O levantamento mostra que laboratórios nacionais tiveram a menor participação no varejo de medicamentos de referência, repetindo o padrão de anos anteriores. Essa classe engloba produtos inovadores, geralmente os primeiros de sua categoria a chegar no mercado. Com 301,2 milhões de unidades vendidas, os laboratórios nacionais responderam por 34% do volume total do segmento, de 896 milhões de embalagens. O faturamento desses laboratórios na categoria foi de R$ 13,12 bilhões, ou aproximadamente 26% do total de R$ 51,1 bilhões.
As classes de medicamentos que mais têm contribuído para o crescimento da participação dos laboratórios nacionais no varejo brasileiro, segundo a Alanac, são as de genéricos e de marca, com a última incluindo os similares, cópias de produtos originais com marca comercial própria, e não apenas identificados pelo nome do princípio ativo.

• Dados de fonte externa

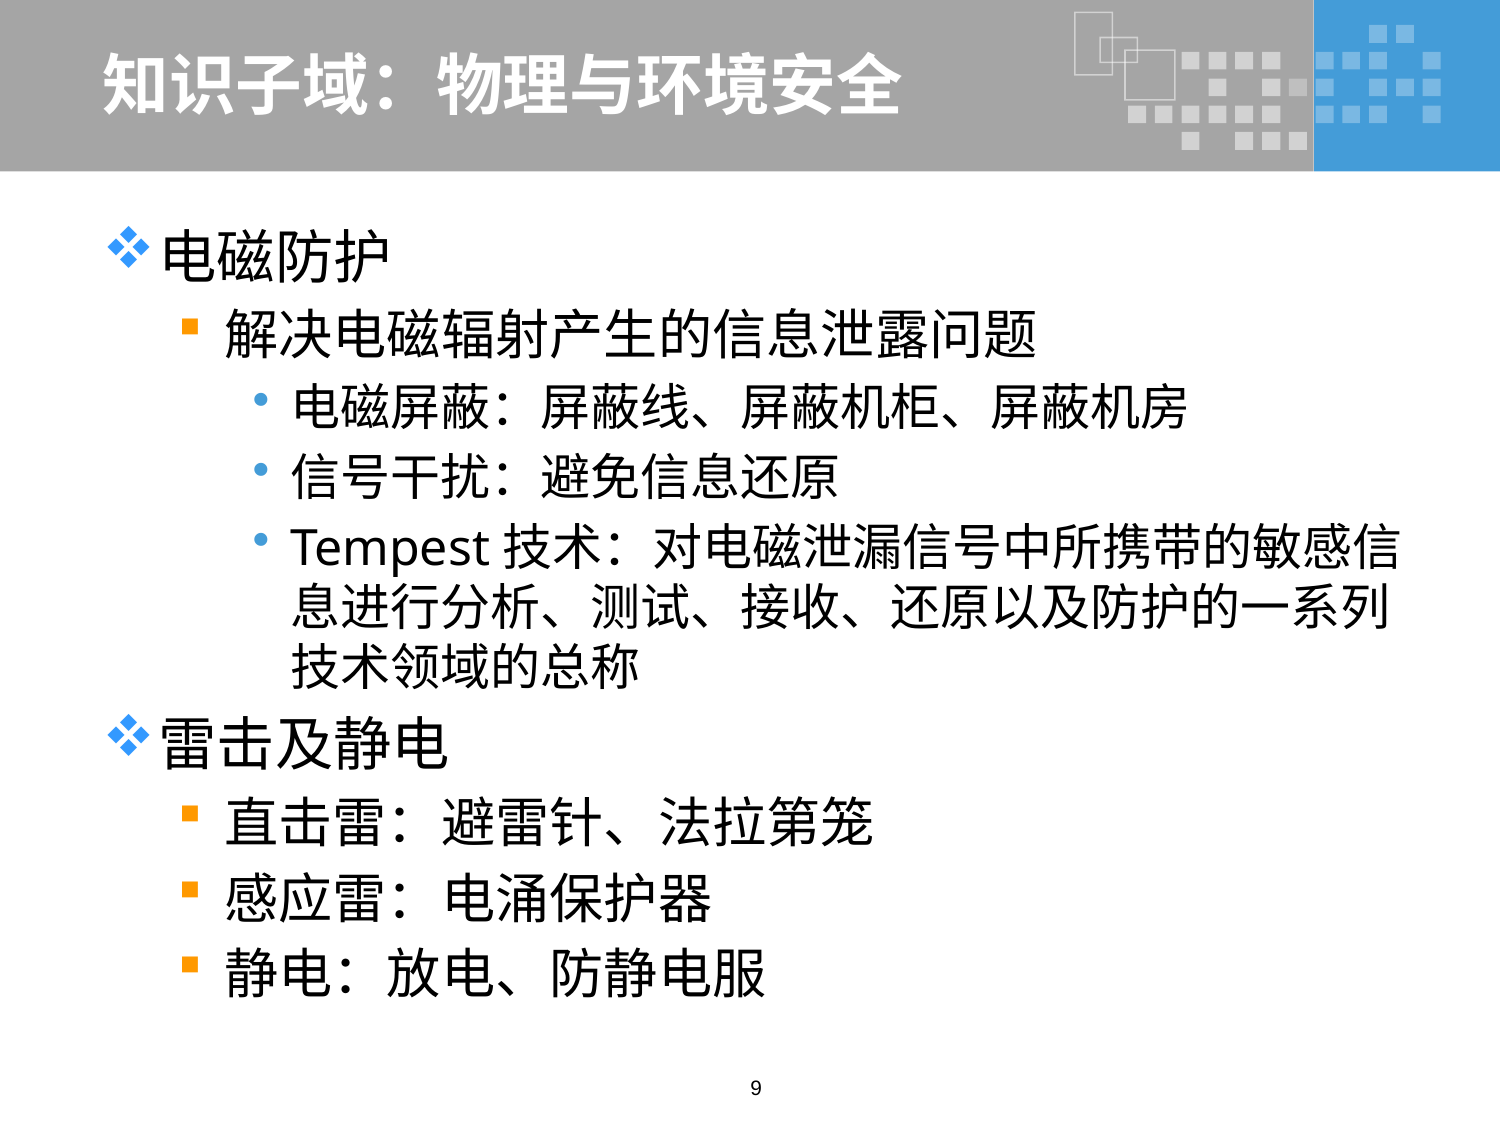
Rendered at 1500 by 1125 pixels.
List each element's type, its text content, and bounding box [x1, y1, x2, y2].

slide_number 9 [687, 1066, 826, 1111]
list 电磁防护 解决电磁辐射产生的信息泄露问题 电磁屏蔽：屏蔽线、屏蔽机柜、屏蔽机房 信号干扰：避免信息还原 Tempest技术：对电磁泄漏信号中所携带的敏感信息进行分析、测试、接收、还原以及防护的一系列技术领域的总称 雷击及静电 直击雷：避雷针、法拉第笼 感应雷：电涌保护器 静电：放电、防静电服 [87, 212, 1432, 1089]
title 知识子域：物理与环境安全 [87, 42, 1252, 123]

Os genéricos, também como em anos anteriores, foram a categoria na qual a indústria nacional teve a maior participação, tanto em número de unidades vendidas quanto no faturamento. Elas venderam 2,2 bilhões de unidades nesse segmento, ou 94% do total de 2,4 bilhões, e faturaram R$ 20,85 bilhões, cerca de 91% do total de R$ 23 bilhões.
Na categoria dos medicamentos de marca, os laboratórios brasileiros venderam 2,2 bilhões de unidades, o equivalente a 83% do total de 2,7 bilhões de embalagens comercializadas. Em faturamento, as empresas nacionais somaram R$ 49,92 bilhões, o que representa cerca de 69% dos R$ 72,62 bilhões movimentados no mercado.

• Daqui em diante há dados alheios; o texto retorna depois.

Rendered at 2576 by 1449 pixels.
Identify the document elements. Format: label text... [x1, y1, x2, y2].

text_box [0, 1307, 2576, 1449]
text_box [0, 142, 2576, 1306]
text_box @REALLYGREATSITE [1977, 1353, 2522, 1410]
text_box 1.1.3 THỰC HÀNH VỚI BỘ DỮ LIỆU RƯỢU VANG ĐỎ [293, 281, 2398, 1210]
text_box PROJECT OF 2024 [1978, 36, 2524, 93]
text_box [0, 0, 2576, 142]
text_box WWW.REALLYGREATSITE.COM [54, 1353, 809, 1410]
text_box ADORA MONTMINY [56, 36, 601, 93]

“A indústria nacional abraçou essa classe de produto [os genéricos] e começou a desenvolver um padrão de cópias, com estudos de bioequivalência e de equivalência farmacêutica. Com isso, todo o setor mudou, incluindo os medicamentos similares”, disse o presidente da Alanac.
Segundo Tada, investimentos feitos por indústrias farmacêuticas nacionais em centros de pesquisas e de desenvolvimento contribuem para o avanço no varejo. “Hoje, poucas indústrias multinacionais estão fabricando no Brasil. Do que nós temos de fabricação de medicamentos no país, mais de 90% é feito pela indústria nacional, de capital brasileiro”, afirmou o dirigente.

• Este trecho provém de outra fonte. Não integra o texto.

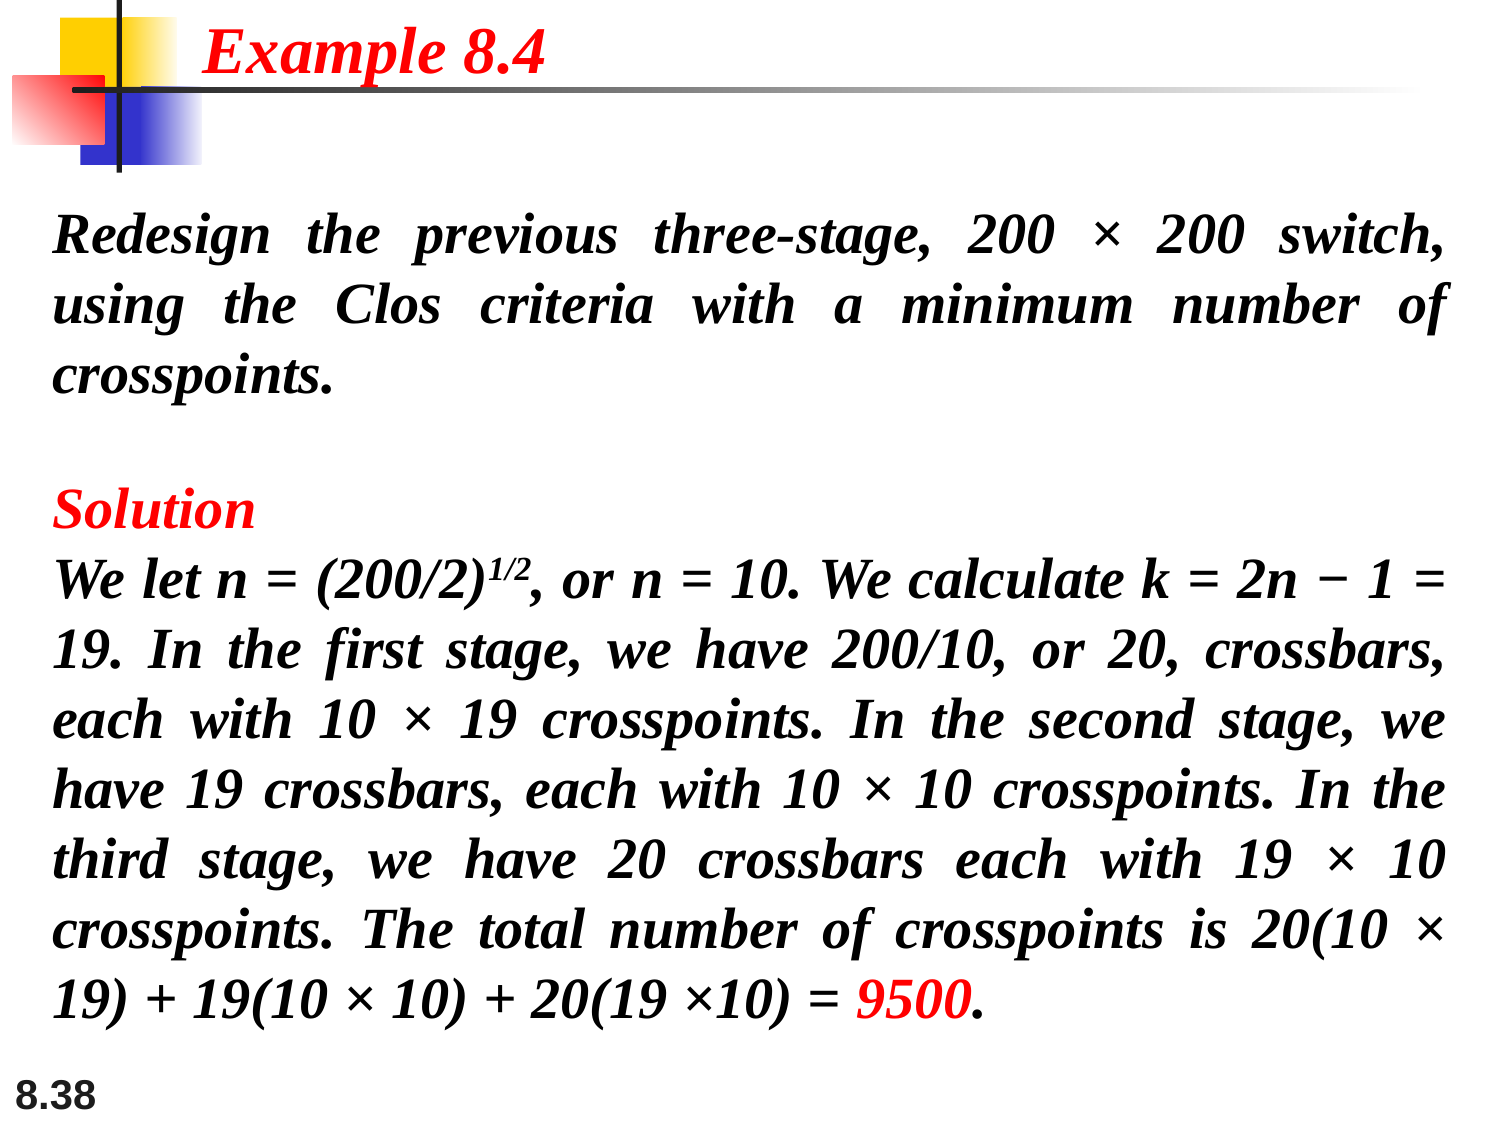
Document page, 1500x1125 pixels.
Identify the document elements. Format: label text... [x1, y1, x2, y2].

text_box [122, 93, 141, 165]
text_box [12, 75, 105, 145]
text_box [122, 17, 177, 86]
text_box [116, 0, 122, 87]
text_box [80, 93, 116, 165]
slide_number 8.38 [0, 1050, 313, 1125]
text_box [141, 93, 202, 165]
text_box Solution We let n = (200/2)1/2, or n = 10. We calculate k = 2n − 1 = 19. In the first stage, we have 200/10, or 20, crossbars, each with 10 × 19 crosspoints. In the second stage, we have 19 crossbars, each with 10 × 10 crosspoints. In the third stage, we have 20 crossbars each with 19 × 10 crosspoints. The total number of crosspoints is 20(10 × 19) + 19(10 × 10) + 20(19 ×10) = 9500. [37, 462, 1463, 1038]
text_box [563, 87, 1423, 93]
text_box Example 8.4 [187, 0, 563, 95]
text_box Redesign the previous three-stage, 200 × 200 switch, using the Clos criteria with a minimum number of crosspoints. [37, 187, 1463, 413]
text_box [116, 93, 122, 173]
text_box [72, 87, 187, 93]
text_box [60, 17, 116, 86]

A expectativa de crescimento para 2026 é sustentada pela percepção da entidade de que os laboratórios continuam engajados com a ampliação de linhas de produção e dos investimentos em inovação tecnológica. Segundo Tada, a revisão da norma de precificação de medicamentos publicada no fim do ano passado pelo governo federal também ajuda, já que deve facilitar o lançamento de inovações incrementais, medicamentos que trazem melhorias sobre versão já existente.
“[Essa nova regra] Vai viabilizar ter mais produtos com inovação incremental. Com isso, a participação das empresas brasileiras na classe de medicamentos de referência tende a aumentar também”, disse o presidente. “E sobre canetas emagrecedoras, certamente haverá mais empresas competindo nesse mercado, o que é muito bom”, disse, em referência ao fim da patente da semaglutida, prevista para março.